§ ASSIGNMENT: Reproduce the text lines of the material below verbatim, omitting the pictures.

*** RECORDS FOR THE EXERCISE ***

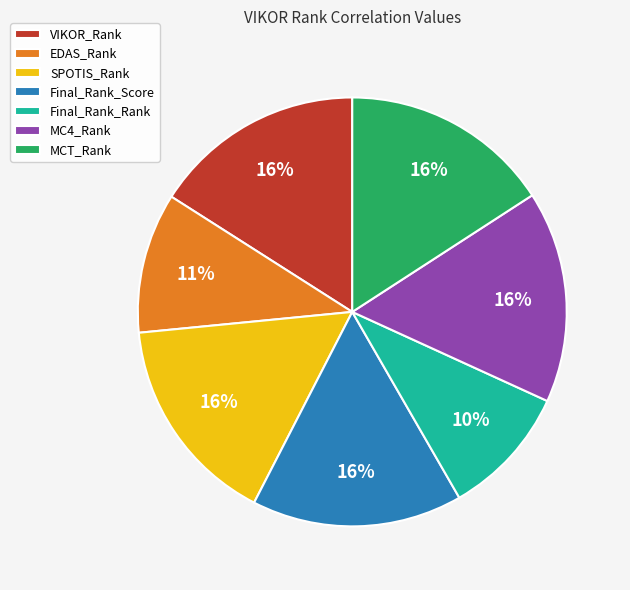

Does VIKOR_Rank represent more than half of the total?

No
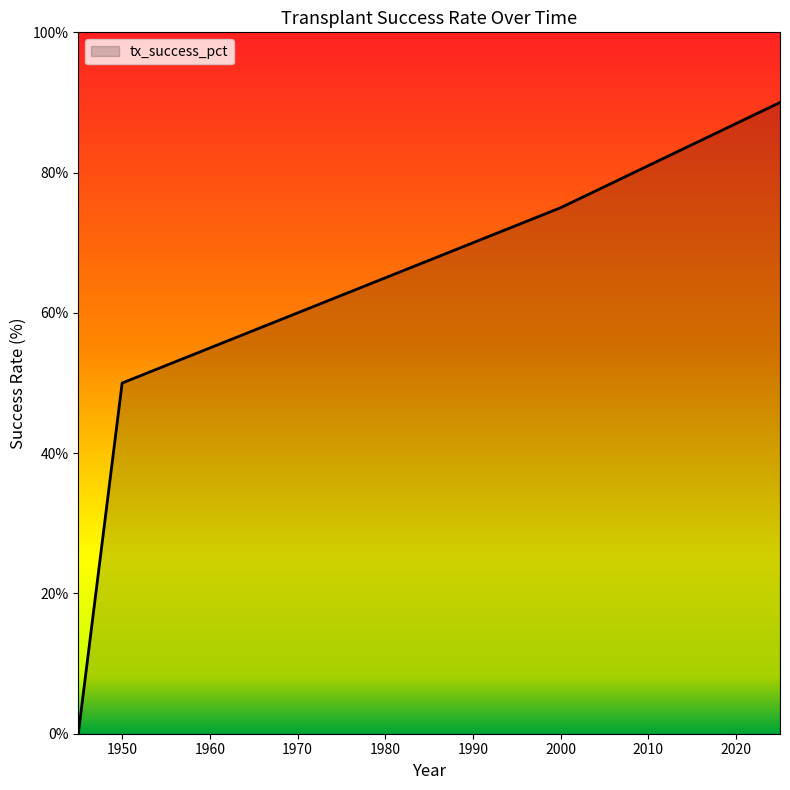

What is the maximum value shown in the chart?

90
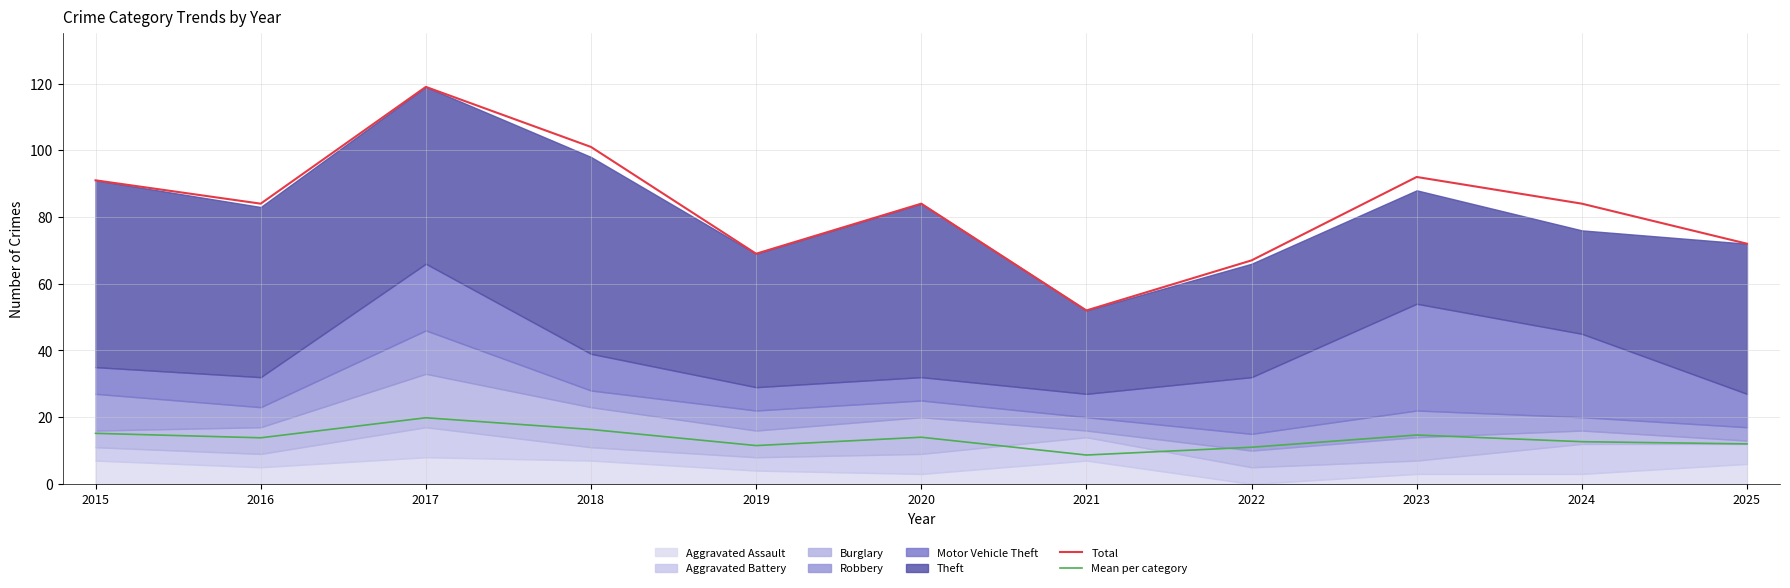

True or false: Total has more than 2 points higher than both neighbors.

True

*** End of RECORDS FOR THE EXERCISE ***

§ WRITTEN RESPONSE:
Does VIKOR_Rank represent more than half of the total?

No

What is the maximum value shown in the chart?

90

True or false: Total has more than 2 points higher than both neighbors.

True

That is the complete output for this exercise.